Result: 1,600 KB (1.56 MB) total page weight
The page totals 1,600 KB. JavaScript (350 KB, 22%) and images (800 KB, 50%) are the largest contributors. Optimizing images with modern formats (WebP/AVIF) could reduce image size by 30–50%, bringing total weight under 1.2 MB.
Web pages have grown dramatically over the past decade. The average page weight has increased from 500 KB in 2012 to over 2 MB today. Images, JavaScript, and third-party scripts are the primary drivers of this growth.
Set explicit budgets for each resource category: HTML under 50 KB, CSS under 100 KB, JS under 300 KB compressed, images under 500 KB total. Monitor these in CI/CD and alert when budgets are exceeded. Budgets prevent gradual performance degradation.
Images typically represent 40―70% of page weight. Use modern formats (WebP for broad support, AVIF for cutting-edge compression), serve responsive images with srcset, lazy-load below-the-fold images, and use appropriate quality settings (80% quality is visually identical to 100% at half the size).
JavaScript is the most expensive byte on the web because it must be downloaded, parsed, compiled, and executed. Code splitting, tree shaking, dynamic imports, and framework-specific optimizations can dramatically reduce JS payload size.
Under 1 MB compressed is excellent. 1–2 MB is acceptable for most sites. Over 3 MB indicates significant bloat. The HTTP Archive reports the median page weight at approximately 2.3 MB, which is heavier than ideal.

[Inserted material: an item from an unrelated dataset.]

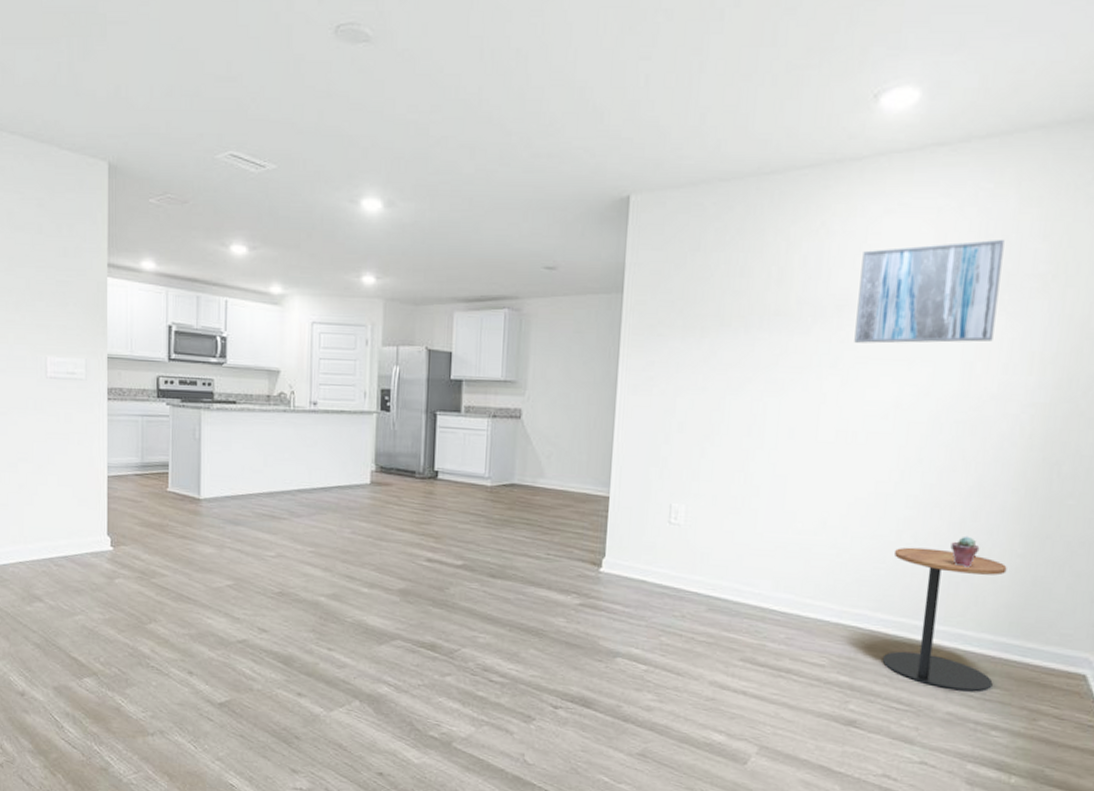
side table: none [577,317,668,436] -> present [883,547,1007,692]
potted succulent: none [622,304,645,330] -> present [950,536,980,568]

No. Transfer size accounts for compression (gzip/Brotli), which reduces text-based resources by 60–90%. Transfer size is what matters for load time and bandwidth. This calculator uses uncompressed sizes; your actual transfer size will be smaller.

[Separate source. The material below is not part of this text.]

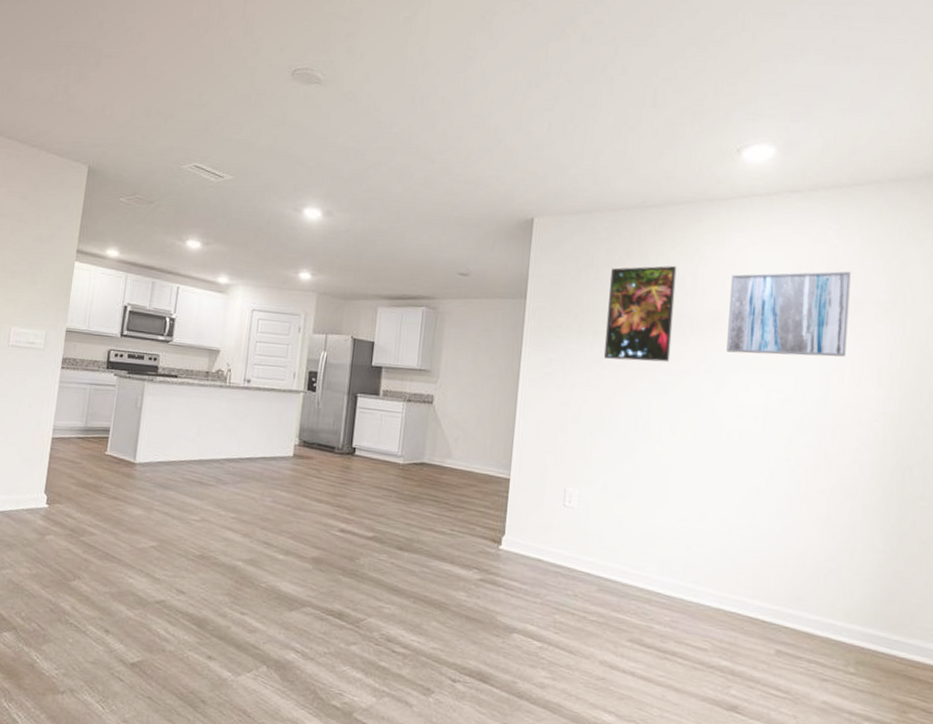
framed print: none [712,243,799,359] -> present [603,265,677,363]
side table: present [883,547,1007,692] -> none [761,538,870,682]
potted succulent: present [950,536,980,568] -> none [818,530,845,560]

Start with the largest contributor, which is usually images. Convert to modern formats (WebP/AVIF), implement responsive images, and lazy-load below-the-fold images. JavaScript is typically the second priority for optimization.
A performance budget sets maximum sizes for page weight, individual resource types, and load times. For example: total JS under 200 KB compressed, total images under 500 KB, LCP under 2.5 seconds. Enforce budgets in CI/CD to prevent regression.
Third-party scripts (analytics, ads, chat widgets, social embeds) often add 200–500 KB or more. They also make additional network requests. Audit third-party scripts quarterly and remove any that don't justify their performance cost.
Indirectly, yes. Google's Core Web Vitals (which affect ranking) are strongly influenced by page weight. Heavy pages have slower LCP and higher TBT, both of which negatively impact search rankings.